● **Aim of the task**
List every line below that contains the word "stood".

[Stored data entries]
______________________________

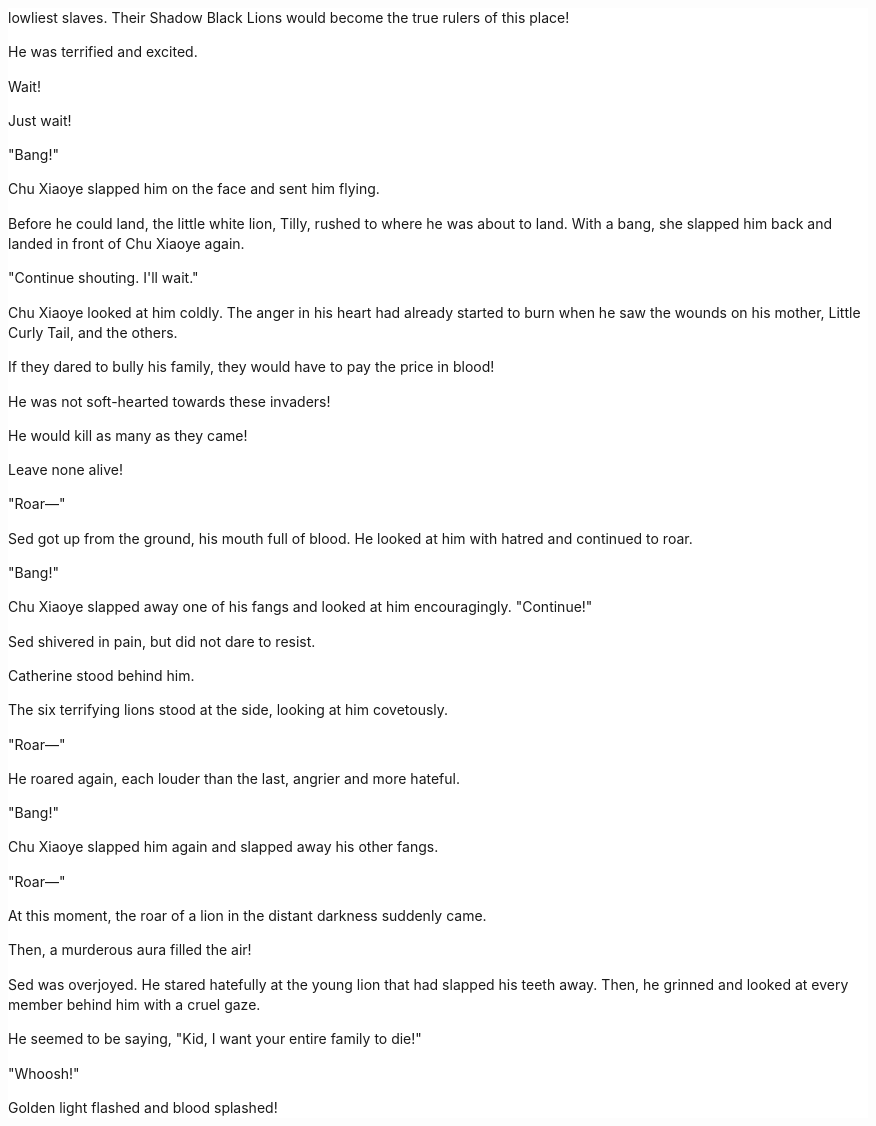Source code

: lowliest slaves. Their Shadow Black Lions would become the true rulers of this place\!

He was terrified and excited.

Wait\!

Just wait\!

"Bang\!"

Chu Xiaoye slapped him on the face and sent him flying.

Before he could land, the little white lion, Tilly, rushed to where he was about to land. With a bang, she slapped him back and landed in front of Chu Xiaoye again.

"Continue shouting. I'll wait."

Chu Xiaoye looked at him coldly. The anger in his heart had already started to burn when he saw the wounds on his mother, Little Curly Tail, and the others.

If they dared to bully his family, they would have to pay the price in blood\!

He was not soft-hearted towards these invaders\!

He would kill as many as they came\!

Leave none alive\!

"Roar—"

Sed got up from the ground, his mouth full of blood. He looked at him with hatred and continued to roar.

"Bang\!"

Chu Xiaoye slapped away one of his fangs and looked at him encouragingly. "Continue\!"

Sed shivered in pain, but did not dare to resist.

Catherine stood behind him.

The six terrifying lions stood at the side, looking at him covetously.

"Roar—"

He roared again, each louder than the last, angrier and more hateful.

"Bang\!"

Chu Xiaoye slapped him again and slapped away his other fangs.

"Roar—"

At this moment, the roar of a lion in the distant darkness suddenly came.

Then, a murderous aura filled the air\!

Sed was overjoyed. He stared hatefully at the young lion that had slapped his teeth away. Then, he grinned and looked at every member behind him with a cruel gaze.

He seemed to be saying, "Kid, I want your entire family to die\!"

"Whoosh\!"

Golden light flashed and blood splashed\!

______________________________

● **Expected output**
Catherine stood behind him.
The six terrifying lions stood at the side, looking at him covetously.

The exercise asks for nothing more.